ーー「エスケープコール」の根底にある<僕は今日逃げたくなる>という感情はどんなところから出てきたものなのでしょうか?

「早く帰りたい」とか、「寝ていたい」とか、「やめたい」とか、普段、いろいろな人の口から聞く言葉なので、その気持ちが大きい小さい、本気か、本気じゃないかにかかわらず、逃げたいという気持ちは誰もが当たり前に持っているものなんじゃないでしょうか。同時に「逃げたい」と口にすることはタブーであるという感覚も、みんな同じように持っている。だから、「逃げたい」と言わないために、みんなそれをすることを選んでいるんだと思うんですけど、それをするか、逃げるか、どちらにしても決断する時の1歩を踏み出す力という意味では逃げるほうが楽だとは思っていないんです。逃げることが冷静な判断であることもあるはず。ただ、それが正しい判断だったとしても逃げると思ったことに後ろめたさはある。そんな時、<僕は今日逃げたくなる>と流暢に歌っていたら、みんな、気づかないふりしている感情に気づいて、また違った決断ができたり、いい判断ができたりしないかなっていうお節介な気持ちはありますね。それ、言っちゃうんだっていう。でも、自分が言えなかったことを誰かが言ってくれたら、なんか、すっとできたっていうことは僕もあるんですよ。
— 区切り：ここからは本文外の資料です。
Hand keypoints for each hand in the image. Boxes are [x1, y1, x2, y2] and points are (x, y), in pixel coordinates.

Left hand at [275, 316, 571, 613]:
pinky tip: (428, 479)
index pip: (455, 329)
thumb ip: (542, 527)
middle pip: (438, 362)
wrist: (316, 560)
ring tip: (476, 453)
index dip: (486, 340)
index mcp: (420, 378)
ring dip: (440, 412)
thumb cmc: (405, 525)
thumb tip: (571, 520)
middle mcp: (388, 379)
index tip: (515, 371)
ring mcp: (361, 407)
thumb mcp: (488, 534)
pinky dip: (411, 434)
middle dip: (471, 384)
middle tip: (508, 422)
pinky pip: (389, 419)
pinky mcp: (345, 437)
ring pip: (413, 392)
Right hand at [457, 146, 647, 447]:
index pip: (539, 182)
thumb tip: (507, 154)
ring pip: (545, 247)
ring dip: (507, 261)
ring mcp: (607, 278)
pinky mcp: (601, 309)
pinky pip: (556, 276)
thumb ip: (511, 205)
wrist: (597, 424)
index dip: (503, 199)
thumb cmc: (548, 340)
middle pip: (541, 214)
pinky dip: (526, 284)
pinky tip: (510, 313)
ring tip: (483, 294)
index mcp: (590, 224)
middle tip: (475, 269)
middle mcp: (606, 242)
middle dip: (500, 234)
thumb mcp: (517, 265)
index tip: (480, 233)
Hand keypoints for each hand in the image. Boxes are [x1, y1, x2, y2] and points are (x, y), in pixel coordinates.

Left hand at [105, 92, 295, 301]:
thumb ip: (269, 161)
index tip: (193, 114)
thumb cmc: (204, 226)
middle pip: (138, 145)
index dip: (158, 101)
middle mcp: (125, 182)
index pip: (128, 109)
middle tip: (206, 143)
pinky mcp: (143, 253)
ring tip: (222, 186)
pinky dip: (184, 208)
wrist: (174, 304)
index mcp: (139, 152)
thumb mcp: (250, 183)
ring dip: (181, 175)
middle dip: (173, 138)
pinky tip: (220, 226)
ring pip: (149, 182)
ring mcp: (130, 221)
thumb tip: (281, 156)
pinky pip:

ーー5曲目の「雨降り休日」は、他のバンド・サウンドの曲とは違って、フォーク調のアコースティックなアレンジがユニークです。

元々、こういうイメージがあったんですけど、なかなか形にできなくて、今回こそ、自分の理想をちゃんと形にしたいという強い思いでレコーディングに臨みました。

ーー使っている楽器はエレキギターアコギと。

あとはウクレレドラムに加えてコンガボンゴも使ってます。それとカズーも吹いています。

ーーいわゆるバンド・サウンドじゃないところがアクセントになっているという意味で聴きどころの1つではないかと思いました。さて、次のことばかり考えているとさっきもおっしゃっていたのですが、これからどんなことをやりたいのかも含め、これからの目標を聞かせてください。

これまで勉強をがんばったり、野球をがんばったり、アルバイトをがんばったり、受験したり、音楽したり、いろんなことやってきましたけど、みんなから感謝されたり、ずっと続けてこられたのは音楽だけ。だから、音楽に対して、自分の時間をできるだけたくさん使えるようになりたいというのがまずあります。その上で、曲作り、歌詞作り、ライブ作り、演奏がもっとうまくなるように精進しつづけていきたいと思っています。やっぱり人に聴かれてこそ音楽なので。

「SPRINGMAN 1st mini album 『SCREW』release tour」

SPRINGMAN 1st mini album 『SCREW』release tour」

ーー『SCREW』のリリースツアーが6月8日(土)から始まりますが、最後にツアーの意気込みを聞かせてください。

今回は、東京、名古屋、大阪に加えて、自分の地元である栃木県宇都宮でツアー初日を切るということもあって、いつも以上に今日この瞬間が自分の集大成であると思っています。同時に僕がステージに立つからにはということを考えて、ライブをします。『SCREW』で初めて聴いてくださる方にも、ずっと待っていてくれた方にも楽しんでもらえるように、ちゃんと地に足を着けた曲も、どこまで行ってしまうんだろうかって勢いの曲もどちらもしっかりと表現できるツアーにしたいと思っています。